DEV Community

Cover image for A Modernised Landing Zone Design Rather Than Just About Reachability
Terrence Chou for AWS Community Builders

Posted on • Edited on • Originally published at bit.ly

A Modernised Landing Zone Design Rather Than Just About Reachability

Preface

Let us forget anything about the cloud before we get started on the subject today. In the past, when we needed to launch any service on top of the IT infrastructure, what we did could be summarised below typically;

  • Evaluate how much capacity is required to afford the loading.
  • Consider how to safeguard applications that expose to the Internet with minimum compromise or without compromising the degraded performance.
  • Consider how to govern communications between applications across environments with elasticity and granularity.
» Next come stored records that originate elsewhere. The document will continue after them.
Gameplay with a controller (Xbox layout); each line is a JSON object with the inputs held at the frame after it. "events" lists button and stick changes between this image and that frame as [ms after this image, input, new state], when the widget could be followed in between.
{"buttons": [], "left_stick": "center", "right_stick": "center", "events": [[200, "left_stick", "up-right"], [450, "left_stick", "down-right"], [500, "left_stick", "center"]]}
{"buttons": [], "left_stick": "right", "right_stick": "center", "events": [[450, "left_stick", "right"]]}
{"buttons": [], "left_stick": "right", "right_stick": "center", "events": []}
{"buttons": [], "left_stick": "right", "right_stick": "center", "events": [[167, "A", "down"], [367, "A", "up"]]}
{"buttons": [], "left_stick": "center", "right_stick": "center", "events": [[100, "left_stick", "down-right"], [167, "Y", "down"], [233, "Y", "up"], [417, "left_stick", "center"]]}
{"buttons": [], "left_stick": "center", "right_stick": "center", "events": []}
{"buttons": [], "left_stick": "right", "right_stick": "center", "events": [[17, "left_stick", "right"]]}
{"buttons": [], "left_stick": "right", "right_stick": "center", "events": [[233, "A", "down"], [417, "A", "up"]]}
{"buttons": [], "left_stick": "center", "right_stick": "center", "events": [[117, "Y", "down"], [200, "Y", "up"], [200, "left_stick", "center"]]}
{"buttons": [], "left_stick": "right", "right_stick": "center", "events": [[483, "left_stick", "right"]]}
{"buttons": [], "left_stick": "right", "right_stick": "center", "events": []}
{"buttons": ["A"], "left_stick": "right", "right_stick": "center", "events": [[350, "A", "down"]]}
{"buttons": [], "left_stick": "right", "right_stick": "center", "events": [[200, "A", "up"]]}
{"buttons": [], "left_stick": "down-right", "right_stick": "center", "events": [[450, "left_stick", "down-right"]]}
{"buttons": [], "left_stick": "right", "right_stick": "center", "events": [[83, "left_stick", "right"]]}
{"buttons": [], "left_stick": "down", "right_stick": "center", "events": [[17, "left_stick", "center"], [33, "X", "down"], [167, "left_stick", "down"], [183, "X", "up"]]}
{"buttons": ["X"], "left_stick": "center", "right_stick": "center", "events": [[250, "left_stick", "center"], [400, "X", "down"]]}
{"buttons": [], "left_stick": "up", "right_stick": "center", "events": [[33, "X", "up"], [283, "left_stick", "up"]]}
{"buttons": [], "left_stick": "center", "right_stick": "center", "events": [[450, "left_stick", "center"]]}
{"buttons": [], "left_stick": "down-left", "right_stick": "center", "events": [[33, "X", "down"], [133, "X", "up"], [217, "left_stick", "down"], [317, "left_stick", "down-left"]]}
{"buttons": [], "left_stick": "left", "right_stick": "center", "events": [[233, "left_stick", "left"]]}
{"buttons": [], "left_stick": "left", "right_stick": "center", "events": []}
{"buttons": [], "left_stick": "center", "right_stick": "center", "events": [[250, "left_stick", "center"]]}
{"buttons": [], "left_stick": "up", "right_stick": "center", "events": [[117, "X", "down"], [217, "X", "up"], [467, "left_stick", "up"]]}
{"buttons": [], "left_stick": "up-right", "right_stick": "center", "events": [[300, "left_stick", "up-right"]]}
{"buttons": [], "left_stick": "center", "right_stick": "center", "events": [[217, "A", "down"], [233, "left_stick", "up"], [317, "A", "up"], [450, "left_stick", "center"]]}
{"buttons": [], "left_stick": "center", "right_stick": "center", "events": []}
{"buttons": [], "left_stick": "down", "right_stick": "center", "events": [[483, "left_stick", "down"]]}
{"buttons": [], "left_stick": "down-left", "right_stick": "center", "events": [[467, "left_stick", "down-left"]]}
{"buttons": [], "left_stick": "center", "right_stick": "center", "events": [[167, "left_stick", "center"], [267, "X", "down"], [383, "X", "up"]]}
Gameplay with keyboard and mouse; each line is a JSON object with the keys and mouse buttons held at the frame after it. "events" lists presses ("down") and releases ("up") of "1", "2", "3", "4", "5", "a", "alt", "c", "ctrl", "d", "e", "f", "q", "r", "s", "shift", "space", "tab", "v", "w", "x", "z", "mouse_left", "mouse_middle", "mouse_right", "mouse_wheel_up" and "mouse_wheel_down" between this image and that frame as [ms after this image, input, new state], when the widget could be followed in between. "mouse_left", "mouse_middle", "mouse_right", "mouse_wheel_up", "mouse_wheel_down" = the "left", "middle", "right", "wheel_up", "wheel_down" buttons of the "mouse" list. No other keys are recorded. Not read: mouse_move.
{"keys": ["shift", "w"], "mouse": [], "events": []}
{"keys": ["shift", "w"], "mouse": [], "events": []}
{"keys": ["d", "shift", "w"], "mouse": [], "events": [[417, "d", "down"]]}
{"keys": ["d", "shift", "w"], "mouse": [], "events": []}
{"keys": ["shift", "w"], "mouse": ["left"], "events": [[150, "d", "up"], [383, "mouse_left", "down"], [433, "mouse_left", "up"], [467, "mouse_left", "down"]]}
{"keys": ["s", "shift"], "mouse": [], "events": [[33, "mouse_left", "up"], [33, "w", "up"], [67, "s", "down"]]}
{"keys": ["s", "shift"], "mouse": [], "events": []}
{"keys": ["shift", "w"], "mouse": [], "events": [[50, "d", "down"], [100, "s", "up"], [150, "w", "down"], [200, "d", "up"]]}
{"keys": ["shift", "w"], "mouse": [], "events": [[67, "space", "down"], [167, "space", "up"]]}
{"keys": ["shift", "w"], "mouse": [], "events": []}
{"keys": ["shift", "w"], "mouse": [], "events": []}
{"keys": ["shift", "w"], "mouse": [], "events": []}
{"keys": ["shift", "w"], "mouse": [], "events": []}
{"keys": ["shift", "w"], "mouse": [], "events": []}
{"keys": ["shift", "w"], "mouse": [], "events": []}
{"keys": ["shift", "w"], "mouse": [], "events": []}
When we look at the cloud era nowadays, the first task is completely offloaded to the CSPs, hence it is no longer a concern (well, the only thing that you definitely need to care about is how to ensure that you will not get surprised when you receive the bill 😑). However, the rest of the tasks are still our responsibility. Before considering anything about protection, management, or both, you need to build a place to accommodate those business-critical applications; but, what does the landing zone differ from the on-premises infrastructure design? Because a landing zone is able to deem an SDDC (software-defined data centre) in essence.

That is a great question, is not it 😎? Concisely, the traditional infrastructure focuses on reachability; however, the landing zone much focuses on application-driven design. What does it mean? The next section will discover more.

A Modernised Landing Zone

In the SDI (software-defined infrastructure) world, not all the requests would be handled by the same workflow; as a result, three different types of workflow come up: the control, data, and management planes. In the following scenarios, I will take the data and management planes to elaborate on what a modernised landing zone looks like.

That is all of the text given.